Stored items from a collection
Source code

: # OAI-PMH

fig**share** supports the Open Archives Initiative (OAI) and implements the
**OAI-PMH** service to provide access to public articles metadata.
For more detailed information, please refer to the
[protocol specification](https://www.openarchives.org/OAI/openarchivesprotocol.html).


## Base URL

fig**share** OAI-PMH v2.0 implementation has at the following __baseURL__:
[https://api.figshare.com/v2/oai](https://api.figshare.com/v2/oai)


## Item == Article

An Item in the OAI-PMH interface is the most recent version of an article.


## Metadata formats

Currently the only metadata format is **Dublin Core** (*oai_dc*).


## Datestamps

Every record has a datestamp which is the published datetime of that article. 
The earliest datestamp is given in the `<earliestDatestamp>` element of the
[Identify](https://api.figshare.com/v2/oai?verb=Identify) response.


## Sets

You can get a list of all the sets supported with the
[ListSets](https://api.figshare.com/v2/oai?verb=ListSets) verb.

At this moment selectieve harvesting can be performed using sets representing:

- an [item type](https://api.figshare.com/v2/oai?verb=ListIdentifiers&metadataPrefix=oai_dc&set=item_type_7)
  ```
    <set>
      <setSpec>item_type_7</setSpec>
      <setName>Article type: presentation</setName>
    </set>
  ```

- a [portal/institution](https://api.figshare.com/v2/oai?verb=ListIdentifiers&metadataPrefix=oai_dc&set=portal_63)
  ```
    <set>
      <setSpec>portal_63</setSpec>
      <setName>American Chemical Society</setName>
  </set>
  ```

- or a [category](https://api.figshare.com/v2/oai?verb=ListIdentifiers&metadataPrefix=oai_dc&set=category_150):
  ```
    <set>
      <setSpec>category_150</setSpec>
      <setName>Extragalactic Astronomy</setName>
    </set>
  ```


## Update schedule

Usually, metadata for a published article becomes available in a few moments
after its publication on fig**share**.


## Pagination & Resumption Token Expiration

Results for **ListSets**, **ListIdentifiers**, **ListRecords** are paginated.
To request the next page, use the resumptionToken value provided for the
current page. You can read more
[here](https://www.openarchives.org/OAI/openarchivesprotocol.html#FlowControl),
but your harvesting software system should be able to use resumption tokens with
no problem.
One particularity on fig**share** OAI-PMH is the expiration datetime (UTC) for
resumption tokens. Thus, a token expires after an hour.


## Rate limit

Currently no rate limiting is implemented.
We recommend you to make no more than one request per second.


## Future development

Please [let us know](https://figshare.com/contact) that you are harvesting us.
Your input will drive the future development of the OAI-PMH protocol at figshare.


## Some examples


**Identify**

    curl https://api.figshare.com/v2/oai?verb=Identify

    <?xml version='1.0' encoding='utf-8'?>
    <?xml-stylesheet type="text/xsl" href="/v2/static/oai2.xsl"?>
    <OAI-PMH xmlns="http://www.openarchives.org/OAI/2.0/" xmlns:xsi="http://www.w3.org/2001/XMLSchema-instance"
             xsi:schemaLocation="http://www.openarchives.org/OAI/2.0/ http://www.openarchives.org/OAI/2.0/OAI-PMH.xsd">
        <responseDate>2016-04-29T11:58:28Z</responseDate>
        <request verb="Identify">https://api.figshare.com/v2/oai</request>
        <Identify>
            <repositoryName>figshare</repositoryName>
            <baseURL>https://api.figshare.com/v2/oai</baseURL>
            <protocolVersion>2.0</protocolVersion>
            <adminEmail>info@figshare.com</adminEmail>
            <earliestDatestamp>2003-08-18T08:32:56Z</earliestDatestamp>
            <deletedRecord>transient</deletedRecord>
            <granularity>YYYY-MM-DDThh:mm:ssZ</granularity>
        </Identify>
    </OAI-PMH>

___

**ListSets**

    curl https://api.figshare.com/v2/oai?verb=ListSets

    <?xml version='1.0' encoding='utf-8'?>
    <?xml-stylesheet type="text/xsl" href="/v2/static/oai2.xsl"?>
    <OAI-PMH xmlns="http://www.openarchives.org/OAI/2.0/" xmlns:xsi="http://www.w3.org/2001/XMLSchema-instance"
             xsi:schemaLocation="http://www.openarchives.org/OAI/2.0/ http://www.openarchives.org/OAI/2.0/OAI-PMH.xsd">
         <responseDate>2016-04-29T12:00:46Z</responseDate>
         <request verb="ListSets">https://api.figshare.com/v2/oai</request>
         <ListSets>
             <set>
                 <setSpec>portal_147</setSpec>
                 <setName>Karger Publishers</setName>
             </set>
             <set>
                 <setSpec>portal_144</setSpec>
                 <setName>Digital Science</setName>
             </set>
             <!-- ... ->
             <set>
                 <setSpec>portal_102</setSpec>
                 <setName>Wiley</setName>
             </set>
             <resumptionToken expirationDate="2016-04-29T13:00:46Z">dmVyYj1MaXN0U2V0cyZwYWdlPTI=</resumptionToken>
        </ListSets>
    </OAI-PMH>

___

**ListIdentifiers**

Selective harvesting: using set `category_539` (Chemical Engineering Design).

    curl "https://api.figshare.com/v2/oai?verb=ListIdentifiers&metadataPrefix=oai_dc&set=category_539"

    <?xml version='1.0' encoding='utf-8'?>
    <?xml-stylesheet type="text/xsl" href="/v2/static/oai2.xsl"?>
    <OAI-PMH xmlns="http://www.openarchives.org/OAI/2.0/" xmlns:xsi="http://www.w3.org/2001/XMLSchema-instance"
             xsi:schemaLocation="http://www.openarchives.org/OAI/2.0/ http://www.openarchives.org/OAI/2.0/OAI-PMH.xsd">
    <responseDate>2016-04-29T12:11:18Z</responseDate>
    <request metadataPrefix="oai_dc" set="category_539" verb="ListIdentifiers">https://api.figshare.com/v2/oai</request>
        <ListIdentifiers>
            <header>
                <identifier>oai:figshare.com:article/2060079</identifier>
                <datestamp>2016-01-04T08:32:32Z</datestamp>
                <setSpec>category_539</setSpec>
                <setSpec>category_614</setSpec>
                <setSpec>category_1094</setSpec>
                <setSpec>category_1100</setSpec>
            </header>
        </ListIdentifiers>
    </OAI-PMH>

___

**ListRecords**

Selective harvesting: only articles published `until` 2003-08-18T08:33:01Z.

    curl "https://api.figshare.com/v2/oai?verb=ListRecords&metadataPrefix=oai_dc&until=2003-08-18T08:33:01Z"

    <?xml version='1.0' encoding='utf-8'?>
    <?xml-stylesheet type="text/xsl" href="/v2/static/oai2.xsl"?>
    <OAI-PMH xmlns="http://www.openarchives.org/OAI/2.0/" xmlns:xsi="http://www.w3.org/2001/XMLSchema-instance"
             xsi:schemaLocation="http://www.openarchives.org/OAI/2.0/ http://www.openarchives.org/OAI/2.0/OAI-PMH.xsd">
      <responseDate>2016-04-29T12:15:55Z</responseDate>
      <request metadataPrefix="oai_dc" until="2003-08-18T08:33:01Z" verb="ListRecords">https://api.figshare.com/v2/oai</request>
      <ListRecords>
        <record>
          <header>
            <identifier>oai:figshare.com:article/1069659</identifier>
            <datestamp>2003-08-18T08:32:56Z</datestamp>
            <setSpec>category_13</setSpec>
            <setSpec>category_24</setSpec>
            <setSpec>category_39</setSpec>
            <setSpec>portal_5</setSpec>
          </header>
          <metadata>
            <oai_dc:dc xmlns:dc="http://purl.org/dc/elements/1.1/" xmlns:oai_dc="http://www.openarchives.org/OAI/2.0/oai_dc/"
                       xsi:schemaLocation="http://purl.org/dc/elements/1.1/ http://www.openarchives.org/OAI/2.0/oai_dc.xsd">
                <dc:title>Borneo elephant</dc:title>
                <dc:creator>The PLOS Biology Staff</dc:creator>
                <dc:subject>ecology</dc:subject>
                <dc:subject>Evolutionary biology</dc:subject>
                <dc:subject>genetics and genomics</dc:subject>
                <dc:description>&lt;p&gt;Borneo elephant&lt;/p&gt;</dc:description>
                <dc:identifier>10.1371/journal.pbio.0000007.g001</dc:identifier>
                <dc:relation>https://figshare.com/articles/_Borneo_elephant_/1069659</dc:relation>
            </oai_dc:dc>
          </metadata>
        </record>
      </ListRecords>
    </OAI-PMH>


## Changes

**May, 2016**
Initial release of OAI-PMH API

**WORK INSTRUCTION**
All that is needed is the line containing "<ListRecords>" and each line after it to the end of the data above, set down exactly.

**OUTPUT OF THE EXERCISE**
      <ListRecords>
        <record>
          <header>
            <identifier>oai:figshare.com:article/1069659</identifier>
            <datestamp>2003-08-18T08:32:56Z</datestamp>
            <setSpec>category_13</setSpec>
            <setSpec>category_24</setSpec>
            <setSpec>category_39</setSpec>
            <setSpec>portal_5</setSpec>
          </header>
          <metadata>
            <oai_dc:dc xmlns:dc="http://purl.org/dc/elements/1.1/" xmlns:oai_dc="http://www.openarchives.org/OAI/2.0/oai_dc/"
                       xsi:schemaLocation="http://purl.org/dc/elements/1.1/ http://www.openarchives.org/OAI/2.0/oai_dc.xsd">
                <dc:title>Borneo elephant</dc:title>
                <dc:creator>The PLOS Biology Staff</dc:creator>
                <dc:subject>ecology</dc:subject>
                <dc:subject>Evolutionary biology</dc:subject>
                <dc:subject>genetics and genomics</dc:subject>
                <dc:description>&lt;p&gt;Borneo elephant&lt;/p&gt;</dc:description>
                <dc:identifier>10.1371/journal.pbio.0000007.g001</dc:identifier>
                <dc:relation>https://figshare.com/articles/_Borneo_elephant_/1069659</dc:relation>
            </oai_dc:dc>
          </metadata>
        </record>
      </ListRecords>
    </OAI-PMH>


## Changes

**May, 2016**
Initial release of OAI-PMH API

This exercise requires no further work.